A United Nations independent expert in extreme poverty called on Vietnam to take further steps to ensure that ethnic minorities are not left behind in the nation's impressive march toward middle-income status.
"The road ahead is much more difficult," said Magdalena Sepulveda, the UN independent expert on human rights and extreme poverty at a Tuesday (August 31) press conference that marked the end of her nine-day visit to the country.
Sepulveda, who was invited here by the Vietnamese government, praised the country's rapid reduction of its poverty rate from 56 percent in 1995 to 10 percent in 2010. Sepulveda noted, however, that ethnic minorities are "overrepresented" in these numbers.

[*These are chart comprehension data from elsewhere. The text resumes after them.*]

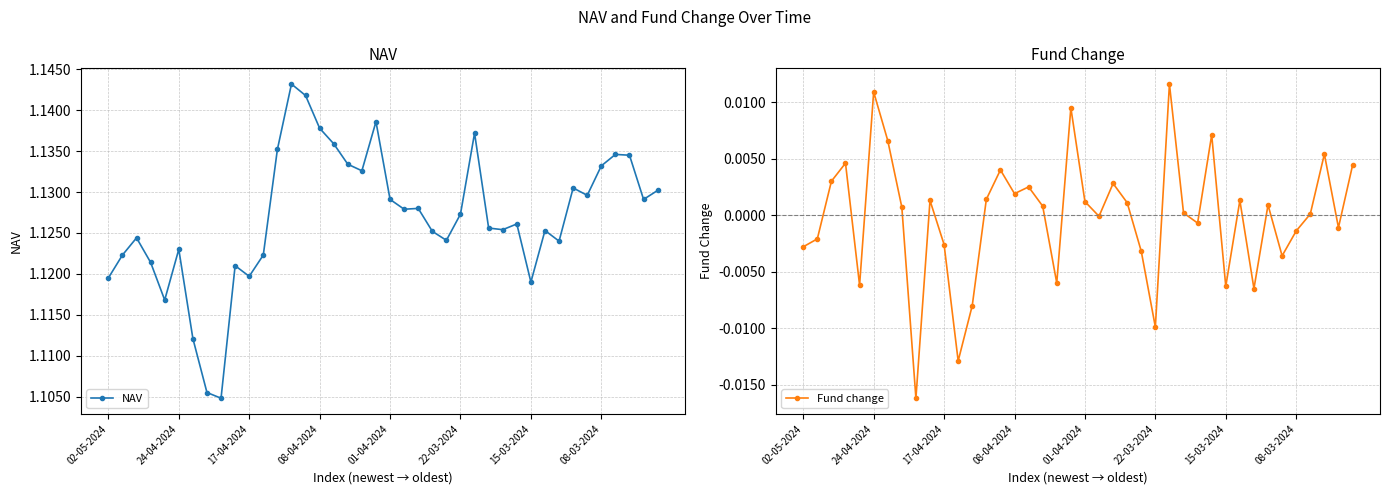

At which label does Fund change reach its minimum?

8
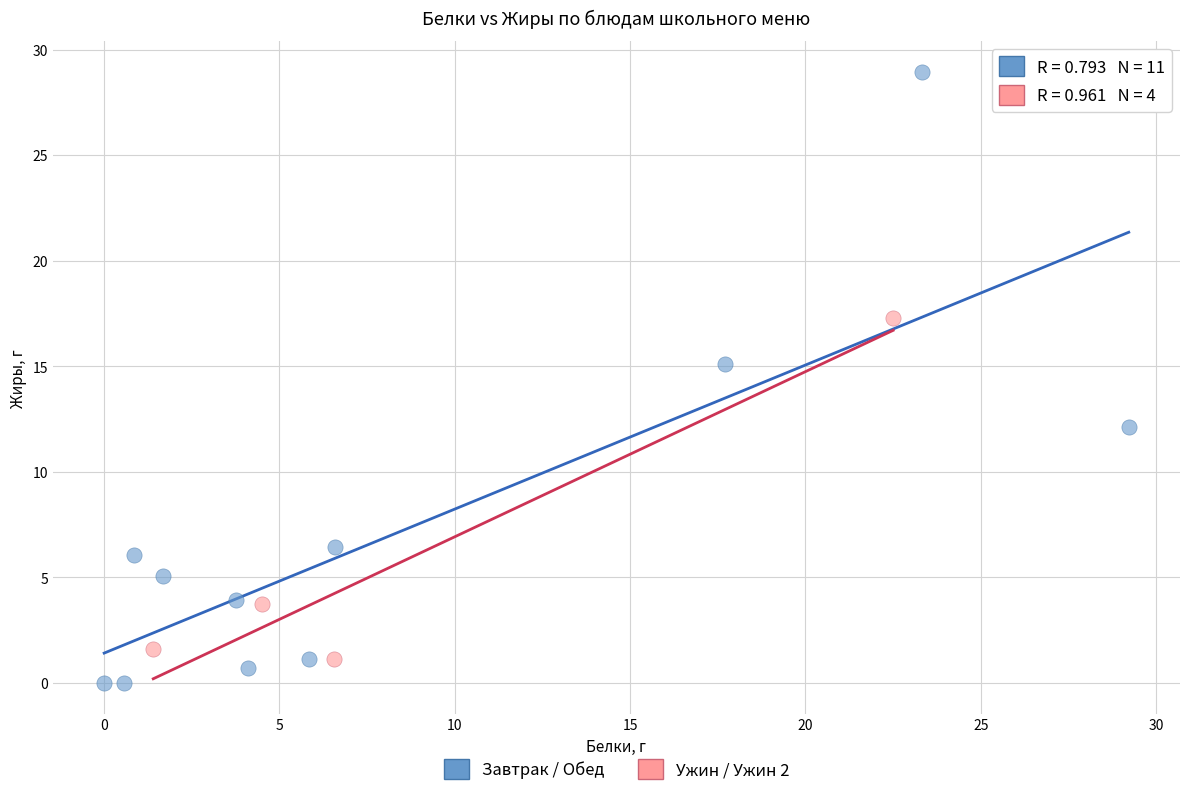

Which series has the widest spread of Y values?

Завтрак / Обед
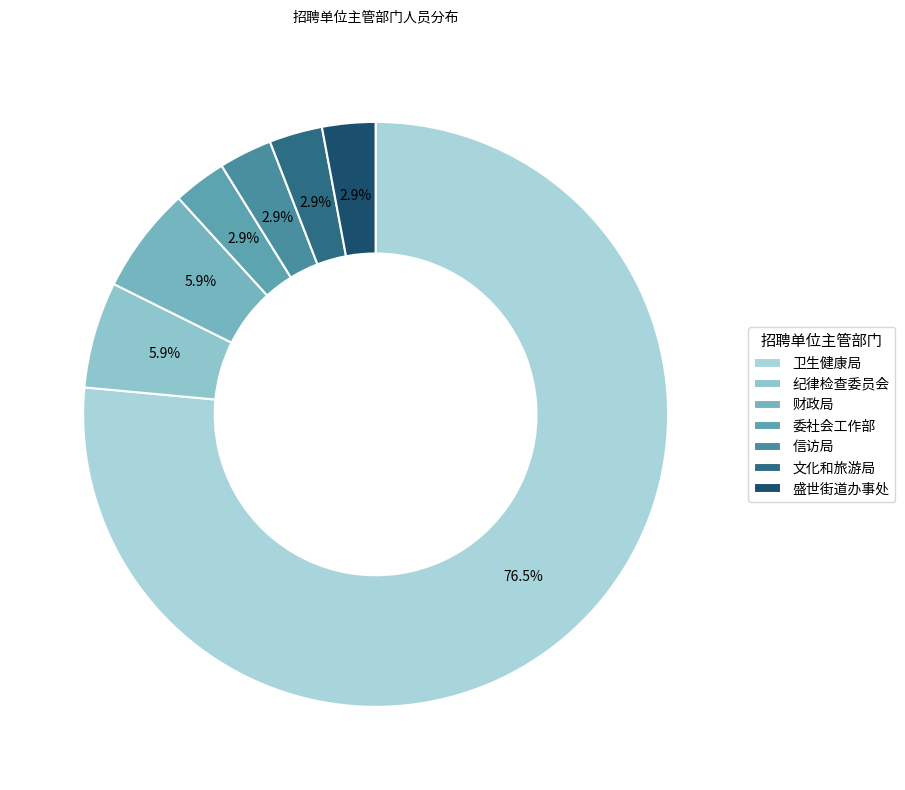

Count the number of slices in the pie.

7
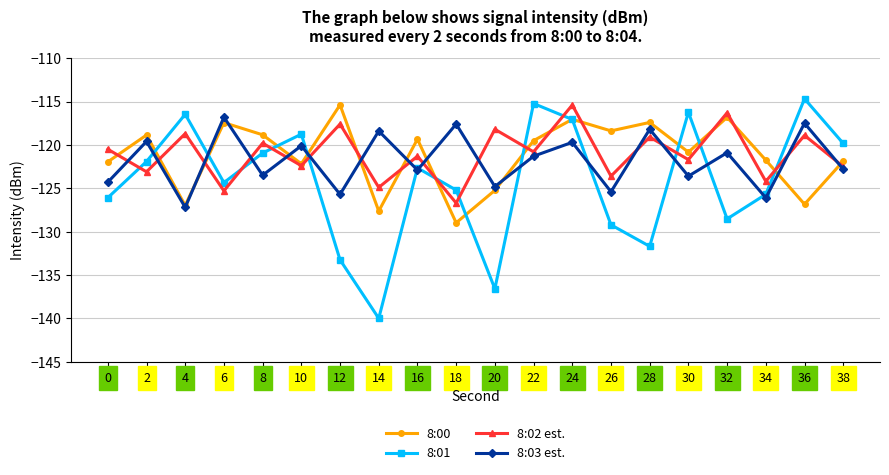

Is this an area chart (filled region under the line)?

No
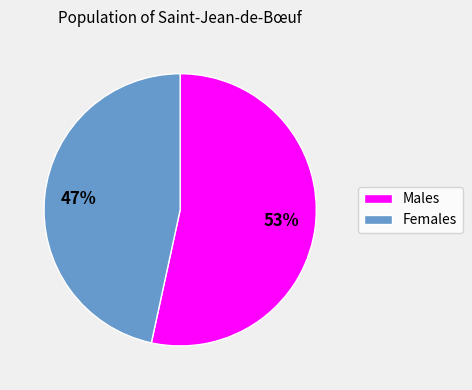

To the nearest percent, what is the average slice percentage?

50%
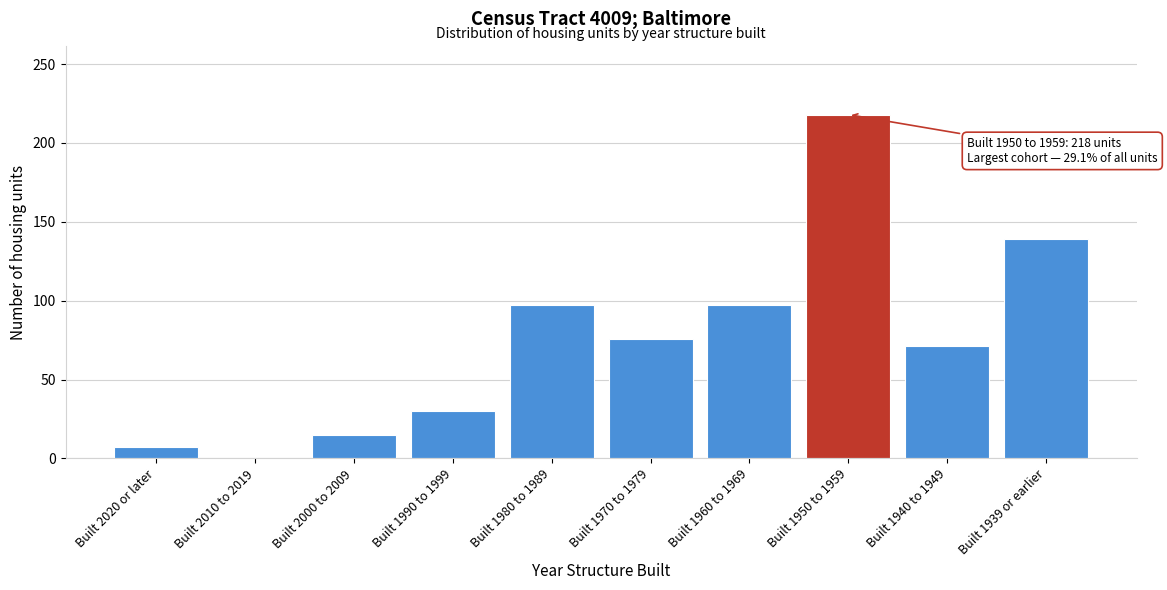

Reading left to right, extract all data points from this chart.

Built 2020 or later=7	Built 2010 to 2019=0	Built 2000 to 2009=15	Built 1990 to 1999=30	Built 1980 to 1989=97	Built 1970 to 1979=76	Built 1960 to 1969=97	Built 1950 to 1959=218	Built 1940 to 1949=71	Built 1939 or earlier=139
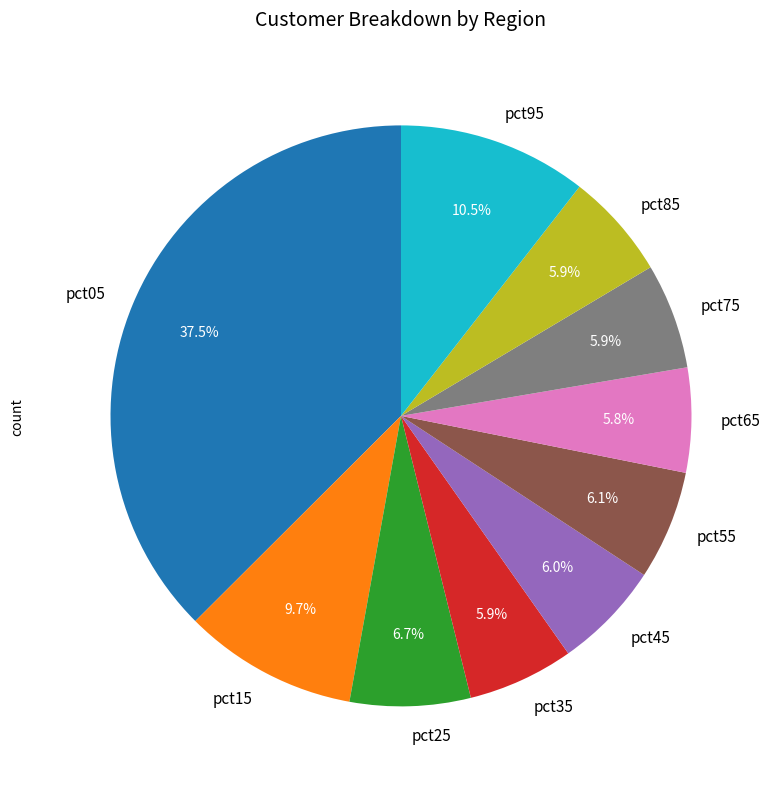

What portion of the pie excludes pct55?

93.9%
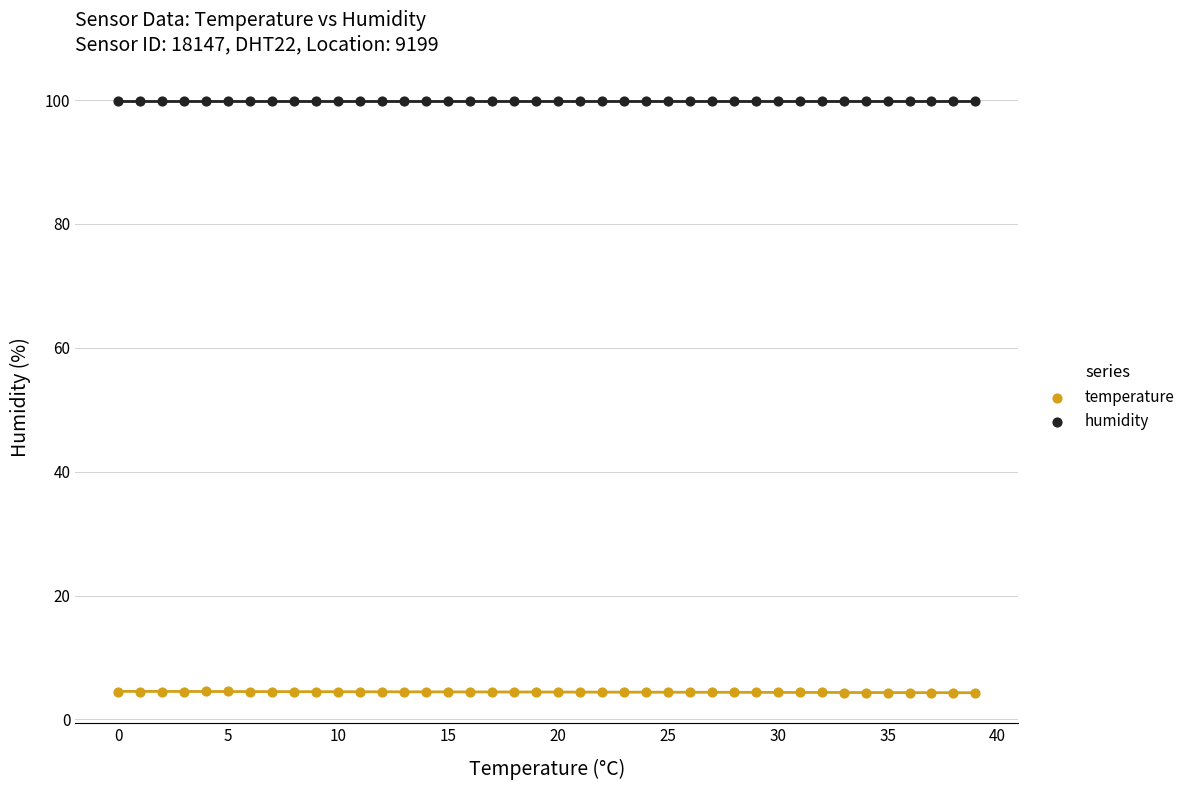

Which series contains the highest Y value?

humidity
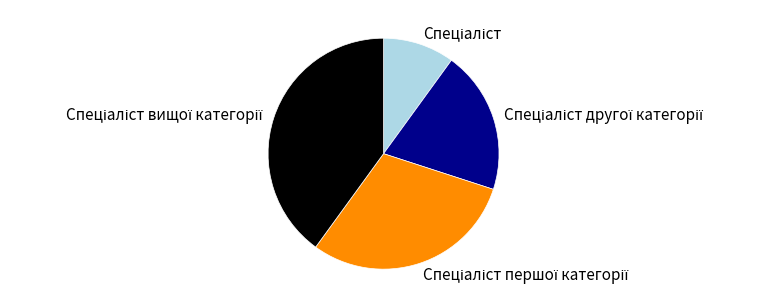

Is there a majority slice in this chart?

No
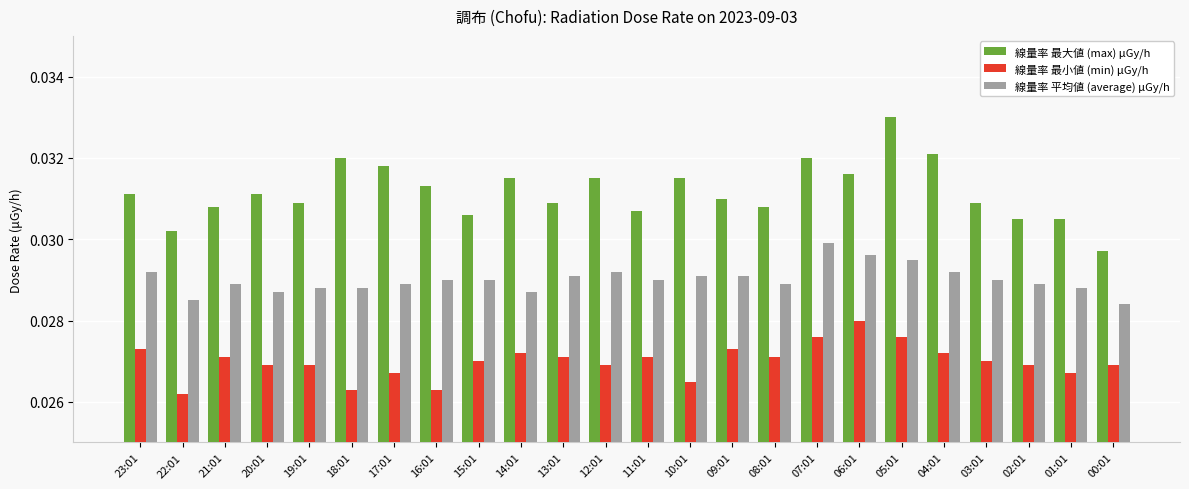

Which series has the largest total across all categories?

線量率 最大値 (max) μGy/h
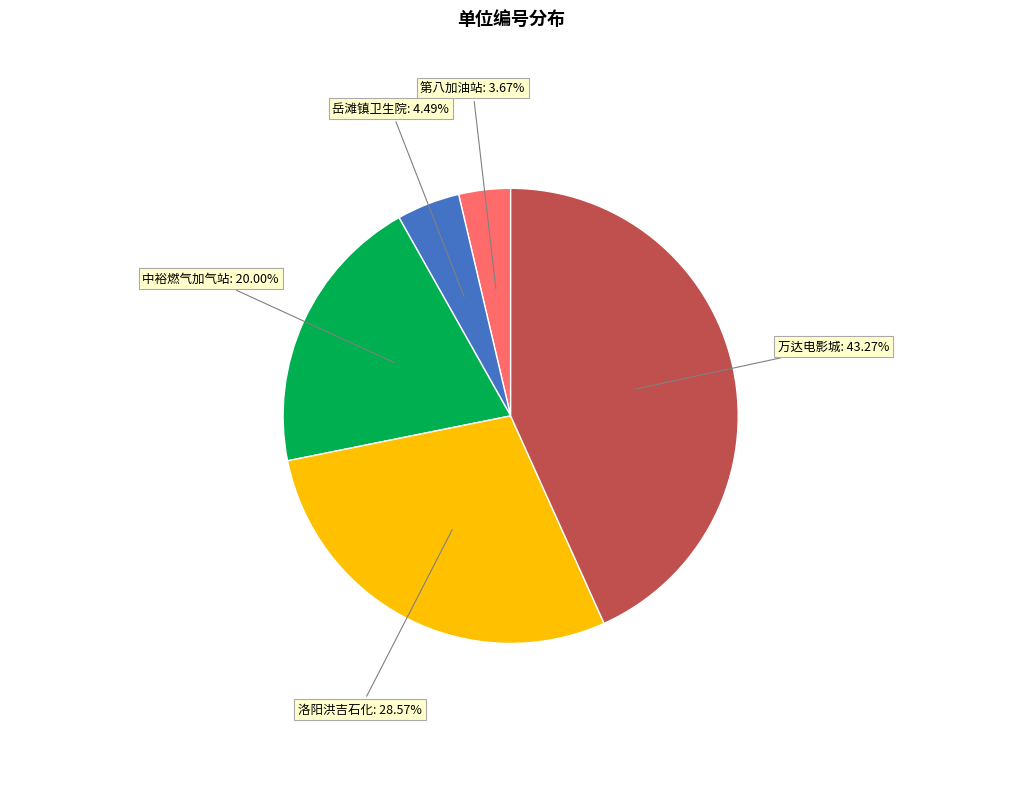

Does any single category account for the majority?

No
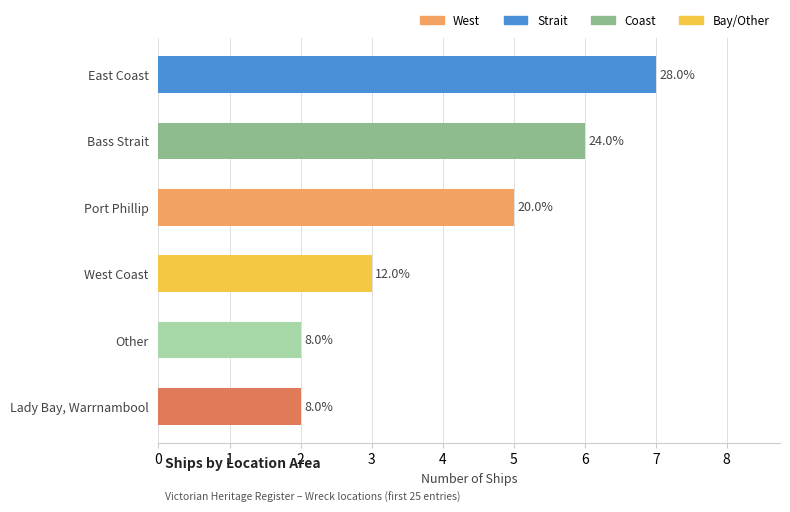

What is the difference between the second highest and second lowest values?

4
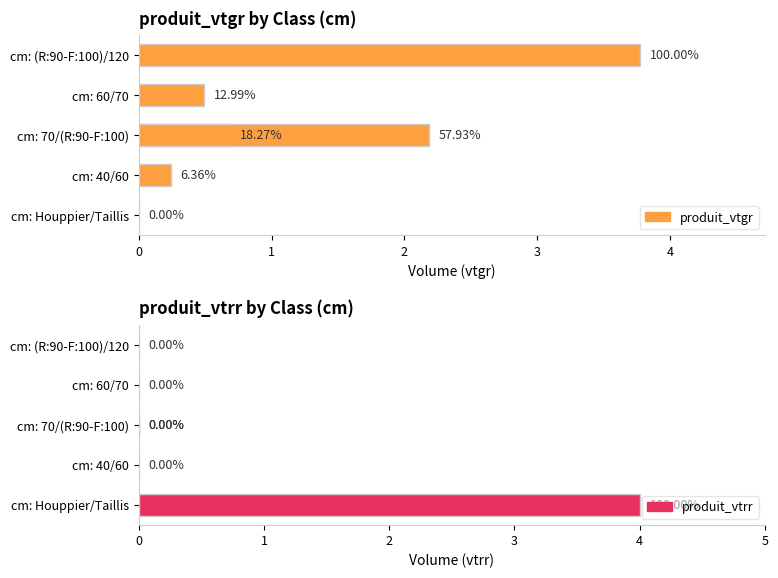

At how many categories does at least one series exceed 2?

3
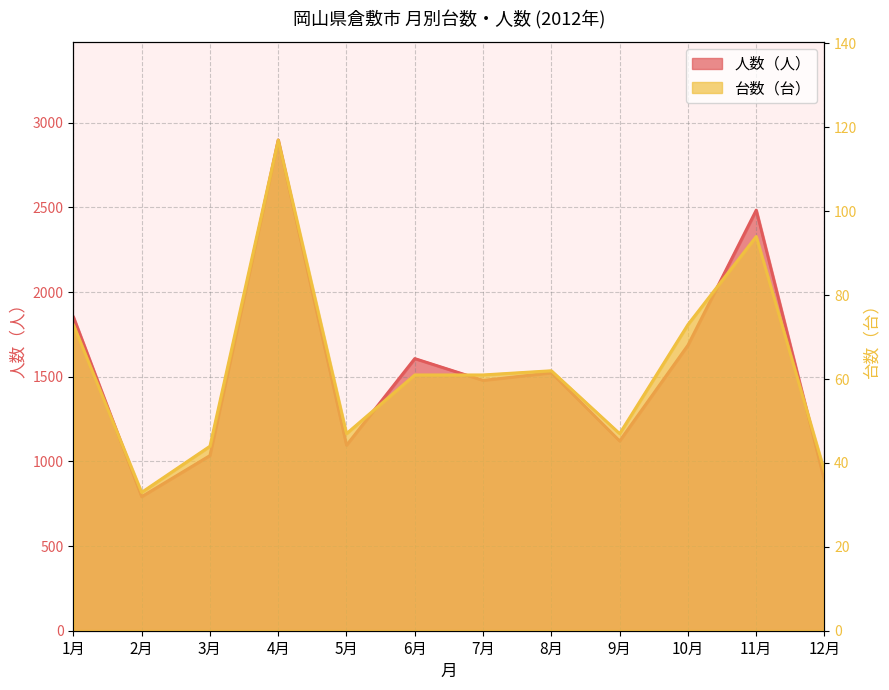

Where does the 台数（台） series first go above 61?

1月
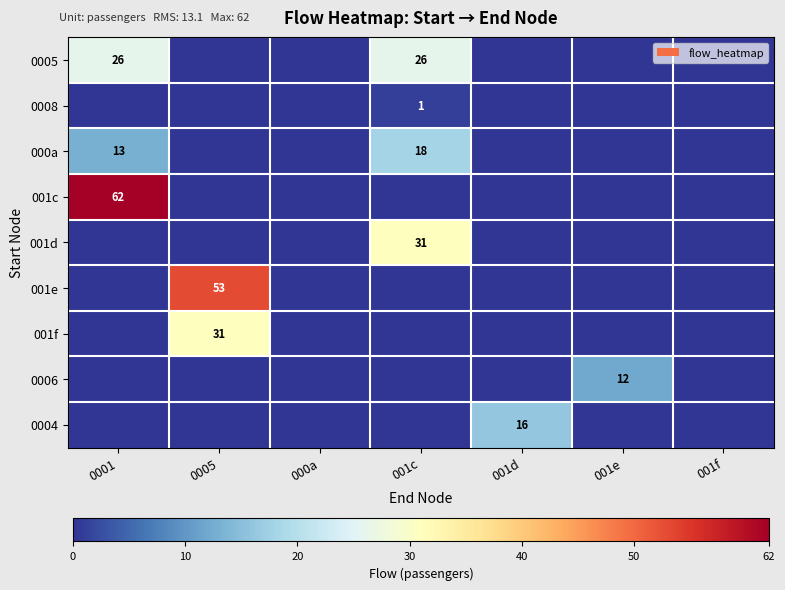

The value of 001c at 0001 is 62. True or false?

True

Though the state has invested heavily in infrastructure in areas where ethnic minorities live, she said, in some cases these improvements do not lead to better lives. According to Sepulveda, the government's antipoverty policies must take into account the "cultural barriers" that prevent these groups from being integrated.
That includes providing training in bilingual education, expanding social protection and including those who live in extreme poverty in the policy-making process.
"It's possible to keep growing without investing in additional resources to include everybody," she said. The UN expert advised that investment will "pay back" in the long term.
Sepulveda is the second independent UN expert who has visited the country. She will present her full report on the poverty and human rights situation in Vietnam to the UN Human Rights Council in March 2011.